What felt nice in this role was the language, he says. “It was all the little speech patterns. It was like a song — if you’re singing a song in a certain way you’re not trying to make it sound sad or something, it just is.” He frowns. “I keep trying to do that in movies, but it’s really difficult trying to find scripts that allow for it, that mean you don’t have to hit specific thematic beats.”

Occasionally he tries to write something himself. “I was trying to write a play the other day and I showed it to my assistant and didn’t quite realise how bad it was.” He laughs and laughs. “I was writing it totally by myself in the middle of the night thinking: ‘This is how you do it! You just stay up all night and keep writing!’ She came in the next morning, and I’d been up all night writing. I said to her: ‘You have to read this! It’s amazing!’” He could tell it was perhaps not, he says, from her facial expressions as she read. “And then she said: ‘It’s not in English … and half the time you haven’t even put the character names in so it’s just a stream of consciousness …’”

But he would like to be in a play, he says. “Something in a really small theatre. I don’t think I could do something on Broadway … But I’d quite like to do something kind of shocking.”

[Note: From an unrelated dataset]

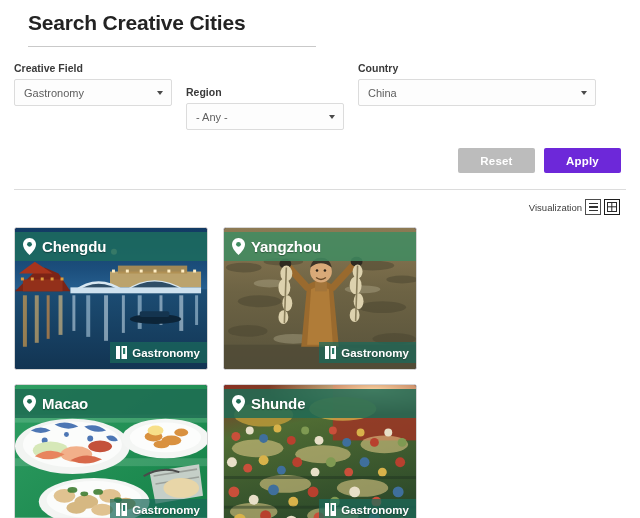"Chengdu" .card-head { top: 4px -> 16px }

He likes being shocking, he says, and his next role is satisfyingly so. Starring alongside Robert De Niro in Olivier Assayas’s Idol’s Eye, he will play a small-time criminal caught up with the Chicago mafia. “My character is this slightly delusional lost child,” he says. “Everyone always glamorises criminals – it feels inevitable in movies – but in this it’s really not glamorised. It is quite dense. It’s really serious. Very political.”
I think of something he told me earlier, about the ways in which he believes Twilight has influenced his career, and of how he wagers that most cinema audiences have judged him before he has uttered a single line on the screen. I pictured his frustration, the effort of forever trying to shake off that famous role, but on the contrary, he explained, he enjoys the possibilities that tension brings.

“It’s kind of fun,” he said. “Because people have preconceived ideas about you, and sometimes it affords you the opportunity to shock people more.”